● Exercise description: Look in the material below for the line holding "Simple measures to protect yourself". Set it down exactly, with each later line up to and including the line holding "recommended to apply".
· · · · · · ·
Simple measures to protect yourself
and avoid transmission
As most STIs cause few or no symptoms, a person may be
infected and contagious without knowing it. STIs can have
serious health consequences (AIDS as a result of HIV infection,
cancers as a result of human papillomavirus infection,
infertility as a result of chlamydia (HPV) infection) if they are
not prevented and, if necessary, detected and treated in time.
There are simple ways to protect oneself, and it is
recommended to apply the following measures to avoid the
· · · · · · ·
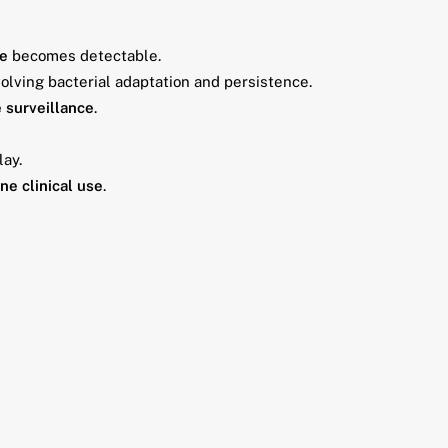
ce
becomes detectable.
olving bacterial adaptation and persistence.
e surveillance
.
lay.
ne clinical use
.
· · · · · · ·
● Written solution:
Simple measures to protect yourself
and avoid transmission
As most STIs cause few or no symptoms, a person may be
infected and contagious without knowing it. STIs can have
serious health consequences (AIDS as a result of HIV infection,
cancers as a result of human papillomavirus infection,
infertility as a result of chlamydia (HPV) infection) if they are
not prevented and, if necessary, detected and treated in time.
There are simple ways to protect oneself, and it is
recommended to apply the following measures to avoid the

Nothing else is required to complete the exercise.